The actual behavior is simply an array of behaviors, ending with the implementation object. It must also be annotated with @polymerBehavior:

 * @polymerBehavior
MyBehaviors.SuperBehavior =
    [MyBehaviors.BaseBehavior, MyBehaviors.SuperBehaviorImpl]

The documentation system merges these declarations into a single behavior (in this case, MyBehaviors.SuperBehavior).

Currently there is no tag for custom CSS properties and mixins.
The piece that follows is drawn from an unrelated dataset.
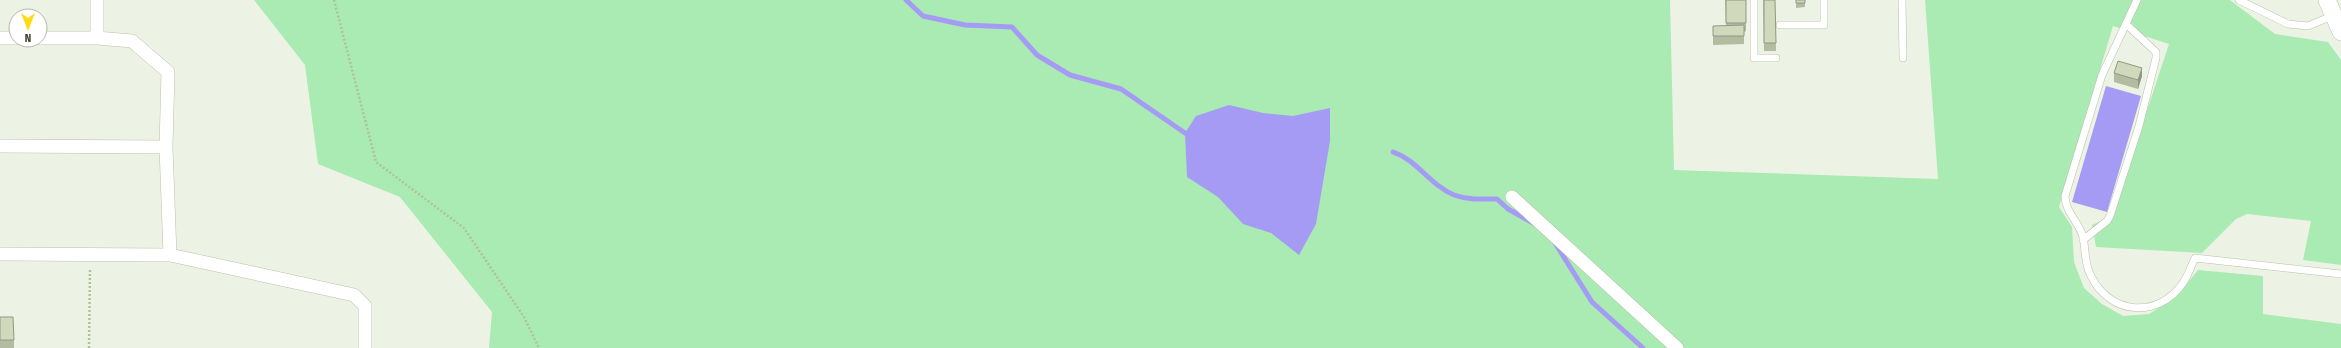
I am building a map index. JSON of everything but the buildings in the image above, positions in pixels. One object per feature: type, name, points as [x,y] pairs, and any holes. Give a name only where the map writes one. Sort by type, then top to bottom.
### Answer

Document properties and mixins in a table in the main element description:

### Styling

`<paper-button>` provides the following custom properties and mixins
for styling:

Custom property | Description | Default
`--paper-button-ink-color` | Background color of the ripple | Based on the button's color
`--paper-button` | Mixin applied to the button | `{}`

Adhere to Closure-compatible type expressions.

<iron-component-page> supports the following JSDoc tags:

  • @appliesMixin
  • @customElement
  • @demo
  • @event
  • @mixinClass
  • @mixinFunction
  • @polymer
  • @polymerBehavior
  • @type

When in doubt, keep to the 3rd person present tense and keep it simple.

A few guidelines for consistency:

  • Use the 3rd person for descriptions.

    • Good. "Creates a foo."
    • Avoid. "Create a foo."

    Use 2nd person ("Do this...") when you're trying to be prescriptive, such as, "Add the toolbar attribute to the element you want to use as a toolbar."

  • Use the present tense whenever possible.

    • Good. "Clicking the element starts an animation."
    • Avoid. "Clicking the element will start an animation."
  • Start method descriptions with an active verb.

    • Good. "Starts the animation."
    • Avoid. "This method to starts the animation."
  • It's OK to use a fragment, especially in a short description.

    • Good. "Item height, in pixels."
    • Avoid. "This property specifies the item height, in pixels."

    (Fragments should still start with a capital letter and have ending punctuation.)

The JavaDoc Style Guide is a good resource on general API doc style. Most of the style rules described there can be applied here as well.